Denn das Problem ist fundamental. Es geht nicht darum, der Welt eine neue Philosophie oder neue Ideen oder sogenannte Erleuchtungen zu bringen. Es geht nicht darum, das Gefängnis wohnlicher zu gestalten oder den Menschen mit immer phantastischeren Kräften auszustatten – bewaffnet mit seinen Mikroskopen und Teleskopen bleibt der Menschenzwerg ein Zwerg, schmerzbefallen und machtlos; wir schicken Raketen auf den Mond, aber wir kennen unser eigenes Herz nicht. "Es geht darum", sagt Sri Aurobindo, "eine neue physische Natur zu schaffen, die die Wohnstatt eines supramentalen Wesens in einer neuen Evolution sein wird." 3 Denn "die Unvollkommenheit des Menschen ist nicht das letzte Wort der Natur, aber auch seine Vervollkommnung ist nicht der letzte Gipfel des Geistes." 4 Jenseits des mentalen Menschen, der wir sind, öffnet sich die Möglichkeit eines anderen Wesens, das die Führung der Evolution übernehmen wird, so wie der Mensch eines Tages die Führung der Evolution unter den Affen übernommen hat. "Wenn das Tier ein lebendiges Laboratorium ist, in dem die Natur, wie man sagt, den Menschen gebildet hat, so ist der Mensch selbst vielleicht auch ein lebendiges und denkendes Laboratorium, in dem und MIT DESSEN BEWU&Szlig;TER ZUSAMMENARBEIT die Natur den Übermenschen formen wird, den Gott". 5 Und Sri Aurobindo sagt uns, wie dieses andere Wesen, dieses supramentale Wesen, zu bilden ist – und er sagt es nicht nur, sondern er tut es, öffnet den Weg zur Zukunft, bringt den Rhythmus der Evolution auf die Erde, die neue Schwingung, die die mentale Schwingung ersetzen wird, so wie eines Tages ein Gedanke kam, um die langsame Routine der Tiere zu stören, und diese neue Schwingung wird uns die Macht geben, die Mauern unseres menschlichen Gefängnisses niederzureißen.

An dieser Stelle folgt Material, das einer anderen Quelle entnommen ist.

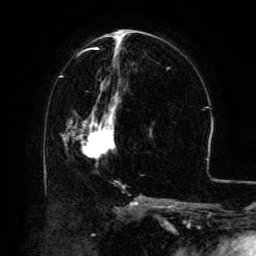
Breast MRI (dynamic contrast-enhanced), one axial slice. Position 62 of 134 along the scan axis. Cropped to one breast. Dynamic contrast-enhanced series, time point 2 of 6 at this slice position (early post-contrast). 3 T. TE 4.8 ms, TR 9.1 ms. 1.2 mm slice thickness. 256 × 256 image matrix, field of view 180 × 180 mm. Female patient.
Outlined on this slice (semi-automatically segmented with operator editing):
- enhancing-tissue mask used for the functional tumour volume (all voxels passing the contrast-enhancement thresholds inside the analysis volume; usually the tumour): bounding box (x1, y1, x2, y2) in pixels: (65, 100, 118, 154)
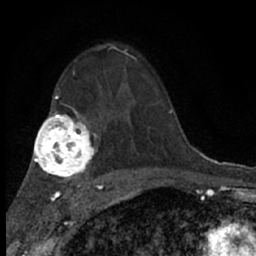
Breast MRI (dynamic contrast-enhanced), one axial slice. Slice 42 of 66 in the series (ordered by position). Cropped to one breast. Dynamic contrast-enhanced series, time point 2 of 7 at this slice position (early post-contrast). 1.5 T. TE 3.1 ms, TR 6.4 ms. 256 × 256 image matrix, field of view 130 × 130 mm. Female patient.
Annotated regions visible in this slice (semi-automatic segmentation, software-assisted and operator-edited):
- enhancing-tissue mask used for the functional tumour volume (all voxels passing the contrast-enhancement thresholds inside the analysis volume; usually the tumour): bounding box [x1, y1, x2, y2] px = [99, 44, 129, 70]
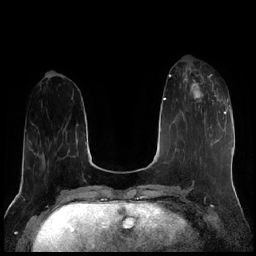
Breast MRI (dynamic contrast-enhanced), one axial slice. Slice 65 of 256 in the series (ordered by position). Dynamic contrast-enhanced series, time point 2 of 7 at this slice position (early post-contrast). 1.5 T. TE 1.9 ms, TR 4.2 ms. 0.8 mm slice thickness. 256 × 256 image matrix, field of view 320 × 320 mm. Female patient.
Annotated regions visible in this slice (semi-automatically segmented with operator editing):
- enhancing-tissue mask used for the functional tumour volume (all voxels passing the contrast-enhancement thresholds inside the analysis volume; usually the tumour): bounding box (x1, y1, x2, y2) in pixels: (183, 70, 220, 113)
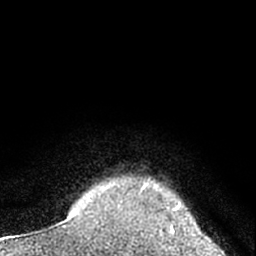
Breast MRI (dynamic contrast-enhanced), one axial slice; slice 59 of 66 in the series (ordered by position); cropped to one breast; dynamic contrast-enhanced series, time point 2 of 7 at this slice position (early post-contrast); 1.5 T; TE 3.1 ms, TR 6.3 ms; 2.4 mm slice thickness; 256 × 256 image matrix, field of view 135 × 135 mm. Female patient.
Outlined on this slice (semi-automatic segmentation, software-assisted and operator-edited):
- enhancing-tissue mask used for the functional tumour volume (all voxels passing the contrast-enhancement thresholds inside the analysis volume; usually the tumour): bounding box [x1, y1, x2, y2] px = [143, 183, 181, 232]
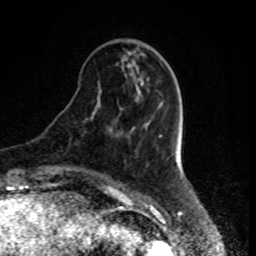
Breast MRI, one axial slice; slice 25 of 80 in the series (ordered by position); cropped to one breast; dynamic contrast-enhanced series, time point 2 of 8 at this slice position (early post-contrast); 1.5 T; TE 4.2 ms, TR 7 ms; 2 mm slice thickness; 256 × 256 image matrix, field of view 170 × 170 mm. Female patient.
Outlined on this slice (semi-automatically segmented with operator editing):
- enhancing-tissue mask used for the functional tumour volume (all voxels passing the contrast-enhancement thresholds inside the analysis volume; usually the tumour): bounding box [x1, y1, x2, y2] px = [110, 127, 113, 131]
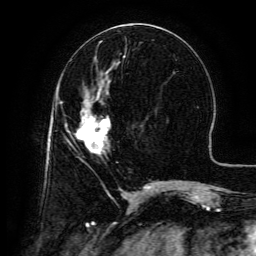
Breast MRI (dynamic contrast-enhanced), one axial slice; position 55 of 134 along the scan axis; cropped to one breast; dynamic contrast-enhanced series, time point 2 of 6 at this slice position (early post-contrast); 3 T; TE 4.8 ms, TR 9.1 ms; 1.2 mm slice thickness; 256 × 256 image matrix, field of view 180 × 180 mm. Female patient.
Outlined on this slice (semi-automatically segmented with operator editing):
- enhancing-tissue mask used for the functional tumour volume (all voxels passing the contrast-enhancement thresholds inside the analysis volume; usually the tumour): bounding box <76,102,111,154> (left, top, right, bottom; pixels)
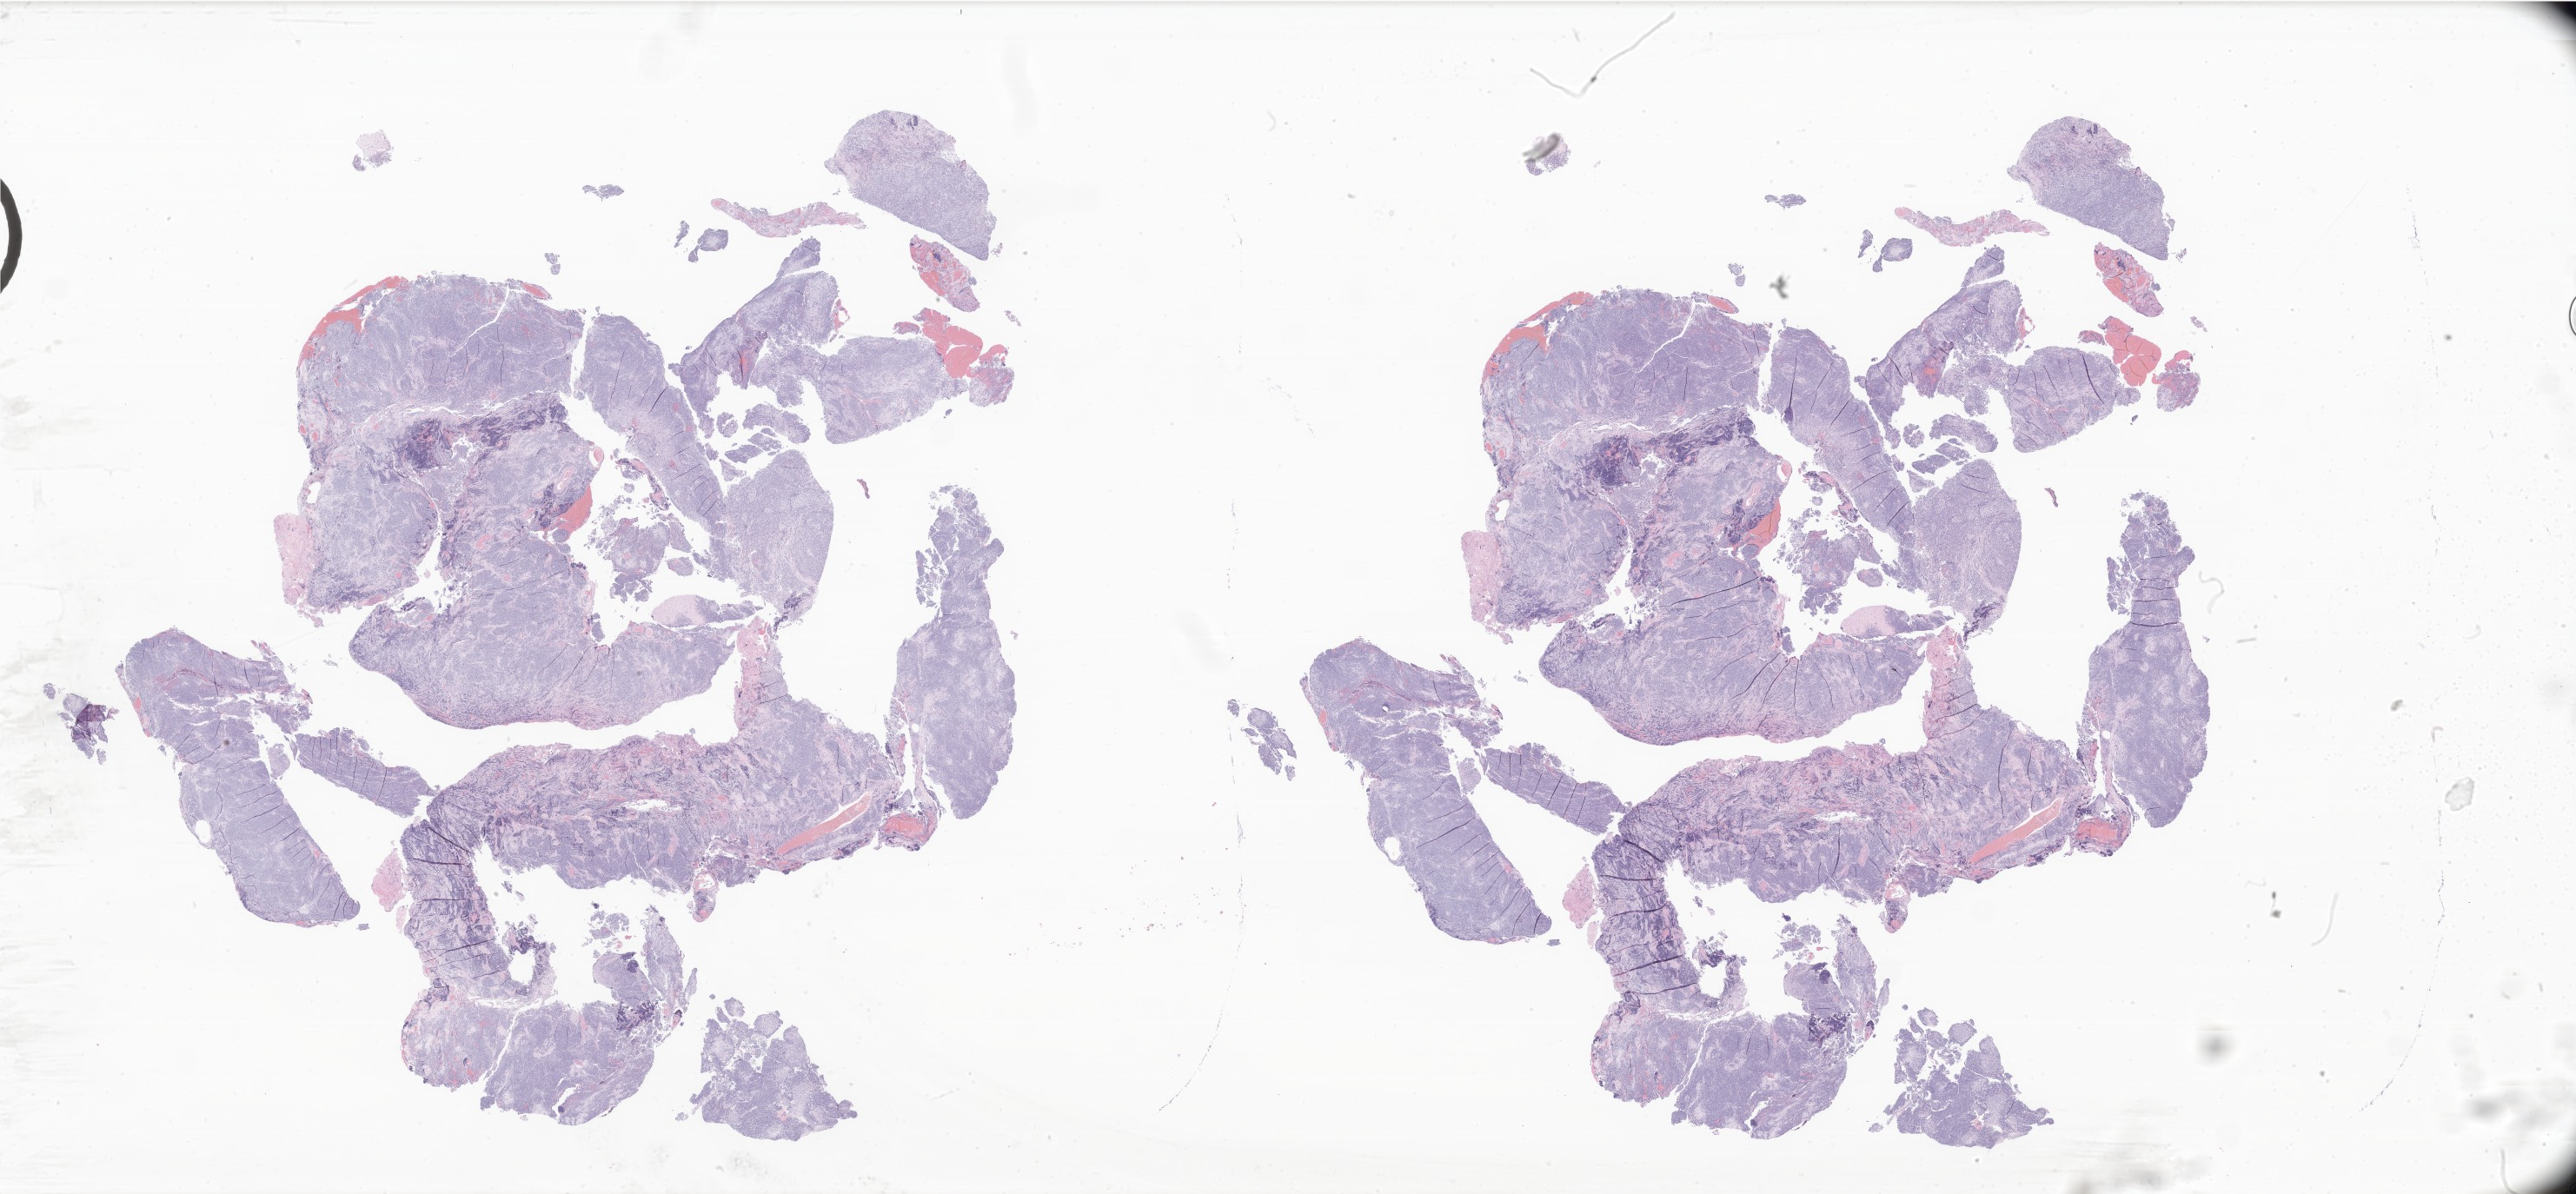
Haematoxylin and eosin whole-slide image of tumor tissue from the brain — whole scanned area (about 50.0 x 23.2 mm) shown as a low-resolution overview; formalin-fixed paraffin-embedded section. Patient male; age 160 months (13 years 4 months).
Diagnosis: Medulloblastoma, NOS.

Und unser Gefängnis zerbricht schon: "Das Ende eines Evolutionsstadiums", verkündet Sri Aurobindo, "ist gewöhnlich gekennzeichnet durch ein mächtiges Wiederaufleben all dessen, was aus der Evolution ausscheiden muß." 6 Dieses beschleunigte Aufplatzen aller alten Formen sehen wir überall um uns herum – unsere Grenzen, unsere Kirchen, unsere Gesetze, unsere Moral brechen auf allen Seiten zusammen. Und sie brechen nicht deshalb zusammen, weil wir gemein, unmoralisch, unreligiös sind oder weil wir nicht rational genug, nicht weise genug, nicht menschlich genug sind – sondern, weil wir ans Ende des Menschseins gelangen. Die alte Mechanik ist beendet – denn wir befinden uns im Übergang zu ETWAS ANDEREM. Es ist keine moralische Krise, die die Welt erschüttert, sondern eine "evolutionäre Krise". Wir sind nicht auf dem Weg zu einer besseren oder einer schlechteren Welt – wir sind mitten in einer MUTATION zu einer radikal anderen Welt, so anders, wie sich die Welt des Menschen von der Welt der Affen im Tertiär unterschieden haben muß. Wir betreten eine neue Ära, die supramentale Epoche. Man verläßt sein Land, wandert ziellos umher, hält Ausschau nach Drogen, sucht das Abenteuer, man ruft hier zum Streik auf, stellt dort Reformen auf und wieder Revolutionen – aber in der Tat ist es nichts von alledem. Man ist auf der Suche nach dem neuen Wesen, ohne es zu wissen, man ist mitten in der menschlichen Revolution.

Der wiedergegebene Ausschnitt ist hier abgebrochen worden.